Advances in protected species assessment increasingly rely on diverse data sources and machine learning to improve species distribution predictions and capture complex spatiotemporal dynamics. The dynamic oceanography of the Gulf of America (hereafter, Gulf) supports multiple cetacean species, including data-deficient and endangered species. However, we need to better understand the relationship between ocean dynamics and animal densities and distribution to design long-term monitoring programs and reduce species vulnerabilities to anthropogenic stressors in this heavily industrialized ecosystem.
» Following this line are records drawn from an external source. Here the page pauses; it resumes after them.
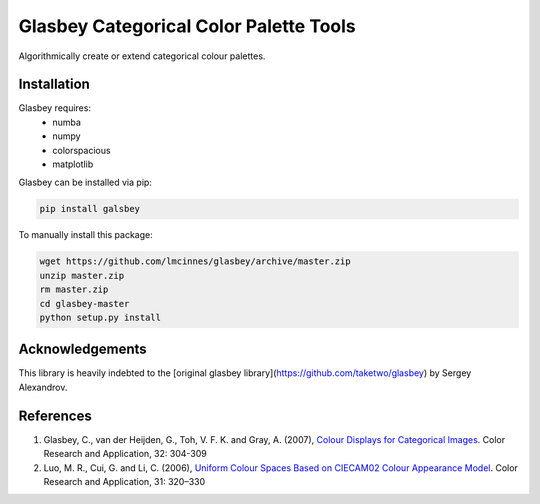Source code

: 
=======================================
Glasbey Categorical Color Palette Tools
=======================================

Algorithmically create or extend categorical colour palettes.

------------
Installation
------------

Glasbey requires:
 * numba
 * numpy
 * colorspacious
 * matplotlib

Glasbey can be installed via pip:

.. code:: bash

    pip install galsbey

To manually install this package:

.. code:: bash

    wget https://github.com/lmcinnes/glasbey/archive/master.zip
    unzip master.zip
    rm master.zip
    cd glasbey-master
    python setup.py install

----------------
Acknowledgements
----------------

This library is heavily indebted to the [original glasbey library](https://github.com/taketwo/glasbey) by Sergey Alexandrov. 

----------
References
----------

1) Glasbey, C., van der Heijden, G., Toh, V. F. K. and Gray, A. (2007),
   `Colour Displays for Categorical Images <http://onlinelibrary.wiley.com/doi/10.1002/col.20327/abstract>`_.
   Color Research and Application, 32: 304-309

2) Luo, M. R., Cui, G. and Li, C. (2006),
   `Uniform Colour Spaces Based on CIECAM02 Colour Appearance Model <http://onlinelibrary.wiley.com/doi/10.1002/col.20227/abstract>`_.
   Color Research and Application, 31: 320–330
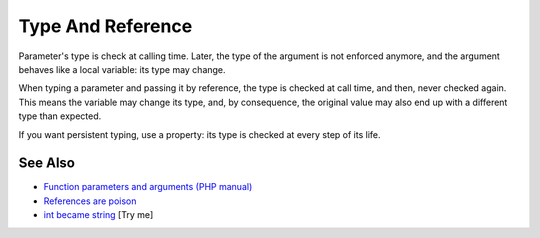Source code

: .. _type-and-reference:

Type And Reference
------------------

.. meta::
	:description:
		Type And Reference: Parameter's type is check at calling time.
	:twitter:card: summary_large_image
	:twitter:site: @exakat
	:twitter:title: Type And Reference
	:twitter:description: Type And Reference: Parameter's type is check at calling time
	:twitter:creator: @exakat
	:twitter:image:src: https://php-tips.readthedocs.io/en/latest/_images/type_and_reference.png
	:og:image: https://php-tips.readthedocs.io/en/latest/_images/type_and_reference.png
	:og:title: Type And Reference
	:og:type: article
	:og:description: Parameter's type is check at calling time
	:og:url: https://php-tips.readthedocs.io/en/latest/tips/type_and_reference.html
	:og:locale: en

.. raw:: html

	<script type="application/ld+json">{"@context":"https:\/\/schema.org","@graph":[{"@type":"WebPage","@id":"https:\/\/php-tips.readthedocs.io\/en\/latest\/tips\/type_and_reference.html","url":"https:\/\/php-tips.readthedocs.io\/en\/latest\/tips\/type_and_reference.html","name":"Type And Reference","isPartOf":{"@id":"https:\/\/www.exakat.io\/"},"datePublished":"Tue, 27 May 2025 04:56:55 +0000","dateModified":"Tue, 27 May 2025 04:56:55 +0000","description":"Parameter's type is check at calling time","inLanguage":"en-US","potentialAction":[{"@type":"ReadAction","target":["https:\/\/php-tips.readthedocs.io\/en\/latest\/tips\/type_and_reference.html"]}]},{"@type":"WebSite","@id":"https:\/\/www.exakat.io\/","url":"https:\/\/www.exakat.io\/","name":"Exakat","description":"Smart PHP static analysis","inLanguage":"en-US"}]}</script>

Parameter's type is check at calling time. Later, the type of the argument is not enforced anymore, and the argument behaves like a local variable: its type may change.

When typing a parameter and passing it by reference, the type is checked at call time, and then, never checked again. This means the variable may change its type, and, by consequence, the original value may also end up with a different type than expected.

If you want persistent typing, use a property: its type is checked at every step of its life.

.. image:: ../images/type_and_reference.png

See Also
________

* `Function parameters and arguments (PHP manual) <https://www.php.net/manual/en/functions.arguments.php>`_
* `References are poison <https://phpc.social/@k47@k47.cz/114556570140219356>`_
* `int became string <https://3v4l.org/79cJH>`_ [Try me]

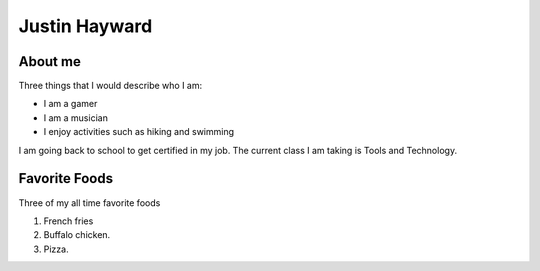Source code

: Justin Hayward
###############

About me
*********

Three things that I would describe who I am:

* I am a gamer
* I am a musician
* I enjoy activities such as hiking and swimming

.. |Current class| replace:: Tools and Technology

I am going back to school to get certified in my job. The current class I am taking is |Current class|.


Favorite Foods
***************

Three of my all time favorite foods 

#. French fries
#. Buffalo chicken.
#. Pizza.




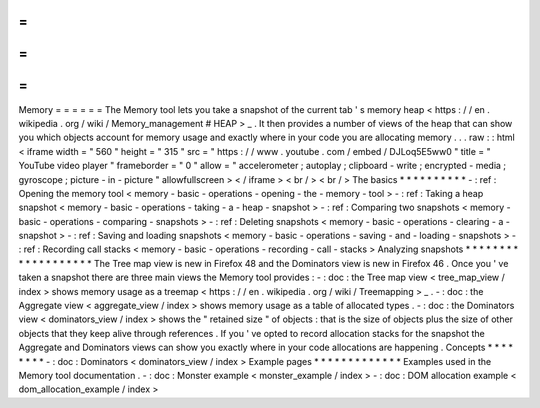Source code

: =
=
=
=
=
=
Memory
=
=
=
=
=
=
The
Memory
tool
lets
you
take
a
snapshot
of
the
current
tab
'
s
memory
heap
<
https
:
/
/
en
.
wikipedia
.
org
/
wiki
/
Memory_management
#
HEAP
>
_
.
It
then
provides
a
number
of
views
of
the
heap
that
can
show
you
which
objects
account
for
memory
usage
and
exactly
where
in
your
code
you
are
allocating
memory
.
.
.
raw
:
:
html
<
iframe
width
=
"
560
"
height
=
"
315
"
src
=
"
https
:
/
/
www
.
youtube
.
com
/
embed
/
DJLoq5E5ww0
"
title
=
"
YouTube
video
player
"
frameborder
=
"
0
"
allow
=
"
accelerometer
;
autoplay
;
clipboard
-
write
;
encrypted
-
media
;
gyroscope
;
picture
-
in
-
picture
"
allowfullscreen
>
<
/
iframe
>
<
br
/
>
<
br
/
>
The
basics
*
*
*
*
*
*
*
*
*
*
-
:
ref
:
Opening
the
memory
tool
<
memory
-
basic
-
operations
-
opening
-
the
-
memory
-
tool
>
-
:
ref
:
Taking
a
heap
snapshot
<
memory
-
basic
-
operations
-
taking
-
a
-
heap
-
snapshot
>
-
:
ref
:
Comparing
two
snapshots
<
memory
-
basic
-
operations
-
comparing
-
snapshots
>
-
:
ref
:
Deleting
snapshots
<
memory
-
basic
-
operations
-
clearing
-
a
-
snapshot
>
-
:
ref
:
Saving
and
loading
snapshots
<
memory
-
basic
-
operations
-
saving
-
and
-
loading
-
snapshots
>
-
:
ref
:
Recording
call
stacks
<
memory
-
basic
-
operations
-
recording
-
call
-
stacks
>
Analyzing
snapshots
*
*
*
*
*
*
*
*
*
*
*
*
*
*
*
*
*
*
*
The
Tree
map
view
is
new
in
Firefox
48
and
the
Dominators
view
is
new
in
Firefox
46
.
Once
you
'
ve
taken
a
snapshot
there
are
three
main
views
the
Memory
tool
provides
:
-
:
doc
:
the
Tree
map
view
<
tree_map_view
/
index
>
shows
memory
usage
as
a
treemap
<
https
:
/
/
en
.
wikipedia
.
org
/
wiki
/
Treemapping
>
_
.
-
:
doc
:
the
Aggregate
view
<
aggregate_view
/
index
>
shows
memory
usage
as
a
table
of
allocated
types
.
-
:
doc
:
the
Dominators
view
<
dominators_view
/
index
>
shows
the
"
retained
size
"
of
objects
:
that
is
the
size
of
objects
plus
the
size
of
other
objects
that
they
keep
alive
through
references
.
If
you
'
ve
opted
to
record
allocation
stacks
for
the
snapshot
the
Aggregate
and
Dominators
views
can
show
you
exactly
where
in
your
code
allocations
are
happening
.
Concepts
*
*
*
*
*
*
*
*
-
:
doc
:
Dominators
<
dominators_view
/
index
>
Example
pages
*
*
*
*
*
*
*
*
*
*
*
*
*
Examples
used
in
the
Memory
tool
documentation
.
-
:
doc
:
Monster
example
<
monster_example
/
index
>
-
:
doc
:
DOM
allocation
example
<
dom_allocation_example
/
index
>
We derived daily species density estimates from a 21-station moored passive acoustic recorder array (2020–2024) and examined patterns in densities of deep-diving cetaceans related to surface and deep oceanographic features, including temperature, salinity, chlorophyll-a, upwelling, eddy dynamics, and the influence of freshwater and the tropical Loop Current. We applied Boosted Regression Trees, a machine learning method, to learn and predict Gulf-wide distributions of these deep divers, testing multiple cross-validation strategies to reduce overfitting and improve generalization. The dataset combined long-term monitoring sites with annually rotating stations deployed across diverse oceanic Gulf regions deeper than 250 m.
Predictions show that goose-beaked whales (Ziphius cavirostris) are associated with deep eddies near steep slopes, Gervais’ beaked whales (Mesoplodon europaeus) follow surface and midwater eddies, and sperm whales (Physeter macrocephalus) frequent freshwater-influenced regions, avoiding Loop Current waters. These findings highlight how surface and subsurface processes interact with topography to influence cetacean occurrence across the Gulf. Next steps aim to improve predictions by incorporating visual survey data and scaling outputs to relative abundance estimates to enhance stock assessments.